Earlier this weekend, Robert Coalson – if you’re not already following the RFE/RL correspondent on Twitter, please change that – sent a Tweet that caught a bit of attention:
As of this posting, the Tweet already has 127 reTweets and 33 favorites, while a second one has (so far) garnered 67 reTweets and 12 favorites. Other intellectuals have also announced their support for Dzhemilev’s candidacy via Twitter. Perhaps not quite enough to sway the committee - they've received a record 278 candidates this year - but enough to generate a bit of a campaign.
The selection is still a few days away, and Dzhemilev stands far from the household name he deserves, but there may be something to his campaign. After all, the Crimean Tatar leader – and owner of the title for Longest Hunger Strike in USSR History – earned Poland’s inaugural Solidarity Prize in June, summing 1 million euros for himself and attendant causes. As Polish Foreign Minister Radosław Sikorski noted, “For years, Mustafa Dzhemilev has been promoting democracy and civil rights and civil liberties in Ukraine, specifically among the Tatar community. Dzhemilev demonstrated his democratic views as early as Soviet times, spending 10 years in a Soviet Gulag as a dissident.”
The award came on the heels of further momentum. In April, according to Ukraine’s Den, a host of civil groups in the Russian republic of Tatarstan gathered to officially nominate Dzhemilev for the Nobel Peace Prize. As the paper noted:
“There is no doubt that Mustafa Dzhemilev is one of the most worthy candidates for this prestigious prize. Owing to Dzhemilev the Crimean Tatars have become an integrated part of Ukrainian society and are taking an active part in the state-political building of modern Ukraine,” reads the joint statement of Tatar organizations (Council of the Elders, Tatar Civic Center, and Mejlis of the Tatar people).
RFE/RL reported that the groups include the “Council of Tatarstan Elderlies, the Tatarstan National Assembly, Tatarstan's Anti-Nuclear Association, the Muslim Women's Association, and others.” Former Ukrainian Prime Minister Yevhen Marchuk also picked up on this thread and tossed his weight behind nominating Dzhemilev. The current campaign also comes on the heels of a 2011, pre-occupation push to recognize Dzhemilev, backed by the International Association on Protection of Repressed People.
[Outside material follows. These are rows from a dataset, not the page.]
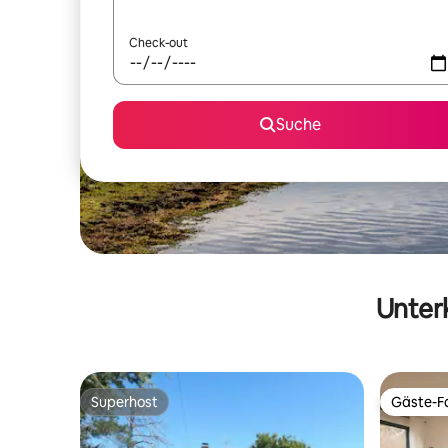
Check-out
Suche
Unterk
Superhost
Gäste-Fa
Superhost
Gäste-Fa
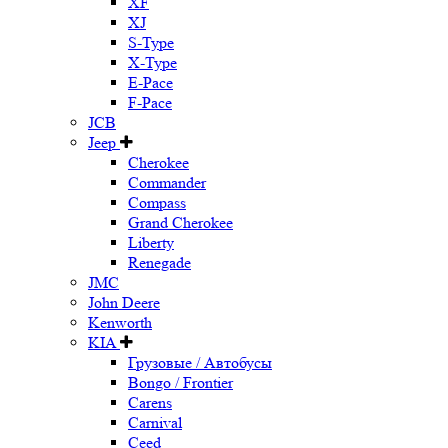
XF
XJ
S-Type
X-Type
E-Pace
F-Pace
JCB
Jeep
Cherokee
Commander
Compass
Grand Cherokee
Liberty
Renegade
JMC
John Deere
Kenworth
KIA
Грузовые / Автобусы
Bongo / Frontier
Carens
Carnival
Ceed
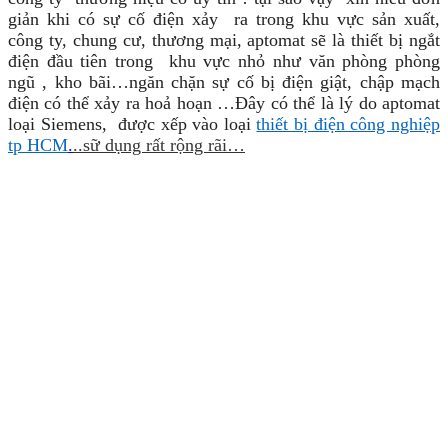
giản khi có sự cố điện xảy ra trong khu vực sản xuất,
công ty, chung cư, thương mại, aptomat sẽ là thiết bị ngắt
điện đầu tiên trong khu vực nhỏ như văn phòng phòng
ngũ , kho bãi…ngăn chặn sự cố bị điện giật, chập mạch
điện có thể xảy ra hoả hoạn …Đây có thể là lý do aptomat
loại Siemens, được xếp vào loại
thiết bị điện công nghiệp
tp HCM
.
..sữ dụng rất rộng rãi…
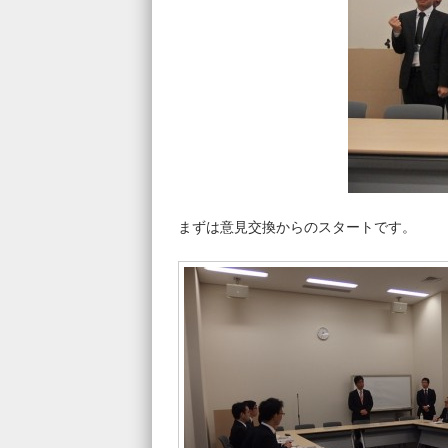
まずは意見交換からのスタートです。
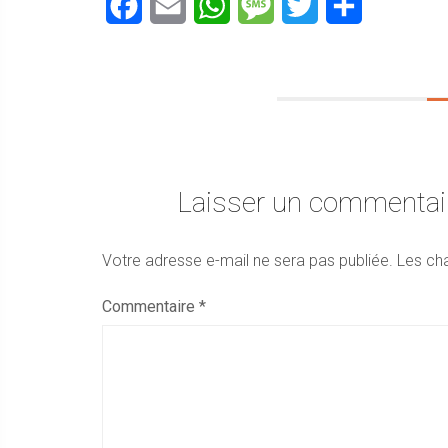
Facebook
Email
WhatsApp
Message
Twitter
Partager
Laisser un commentai
Votre adresse e-mail ne sera pas publiée.
Les ch
Commentaire
*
Dzhemilev, of course, didn’t grab the award in 2011. But now, between the continued Russian occupation and repression of the Tatar community; the blockage of Tatar intellectuals from departing for New York; the de facto hostaging of Dzhemilev's son by Russian authorities; and the exile of both Dzhemilev and Refat Chubarov, another leading Tatar figure, there seems an added atmosphere – an added, pertinent rationale – of support for Dzhemilev’s campaign. And with Council of Europe’s human rights chief saying that his “biggest concern” is the continued plight of the Crimean Tatar population, the timing couldn’t be better.